Thank you guys, I need to start planning on doing this next year.


----------



## jayhawk (Apr 18, 2017)

FWIW. There is a thread on shade tolerant Bermudas (use search function).

By seeded Bermuda ...what they said.


----------



## Crimson2v (Jun 25, 2017)

Cool I will check it out, thank you.


----------



## ahartzell (May 18, 2017)

Also pruning the canopy of the trees higher (if you can) will help more light get closer to the trunk and can reduce the amount of space you need to mulch away from the base of the tree.


----------



## Crimson2v (Jun 25, 2017)

I thought about getting the trees professionally trimmed, they are too tall for me to mess with. I only lifted the canopy and got some easy to reach limbs. I am not sure the cost of this, may be cheaper to spread more mulch?


----------



## Movingshrub (Jun 12, 2017)

There is always celebration, tifgrand, and tiftuf, as shade tolerant Bermudas.


----------



## jayhawk (Apr 18, 2017)

Movingshrub said:


> There is always celebration, tifgrand, and tiftuf, as shade tolerant Bermudas.

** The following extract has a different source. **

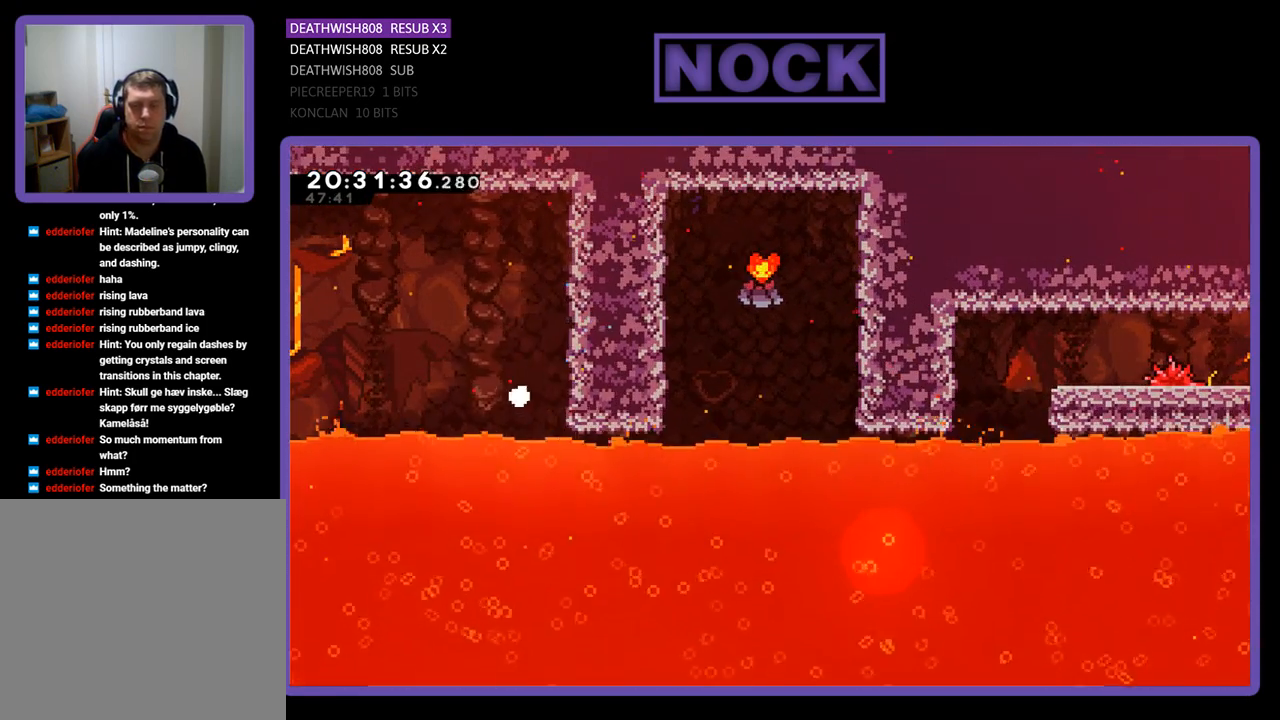
{"buttons": [], "left_stick": "center", "right_stick": "center", "events": []}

i stumbled across another - "diamond" berumda. haven't seen it but when i picked up my emerald of course i had to ask about what was available there in N. Atlanta.


----------



## Spammage (Apr 30, 2017)

Diamond is a zoysia matrella which is very shade tolerant. I've never heard of diamond bermuda.


----------



## Movingshrub (Jun 12, 2017)

Spammage said:


> Diamond is a zoysia matrella which is very shade tolerant. I've never heard of diamond bermuda.


Concur.


----------



## jayhawk (Apr 18, 2017)

Memory fail. "Discovery" Bermuda is what I meant.


----------



## Spammage (Apr 30, 2017)

jayhawk said:


> Memory fail. "Discovery" Bermuda is what I meant.


That I've heard of, but early reports weren't that high on it. I don't recall seeing any shade info, but it was apparently going into decline maybe in the third year and the growers couldn't figure out why. It is possible that they have found a solution now though as that was a few years ago.


----------



## Colonel K0rn (Jul 4, 2017)

Crimson2v said:


> I thought about getting the trees professionally trimmed, they are too tall for me to mess with. I only lifted the canopy and got some easy to reach limbs. I am not sure the cost of this, may be cheaper to spread more mulch?


You can go to your local rental center and rent a pole saw for around $35. The one I rent extends to 20'.


----------



## Crimson2v (Jun 25, 2017)

I could do that as well, just need to wait for the leaves to fall and see what limbs need to be cut.


----------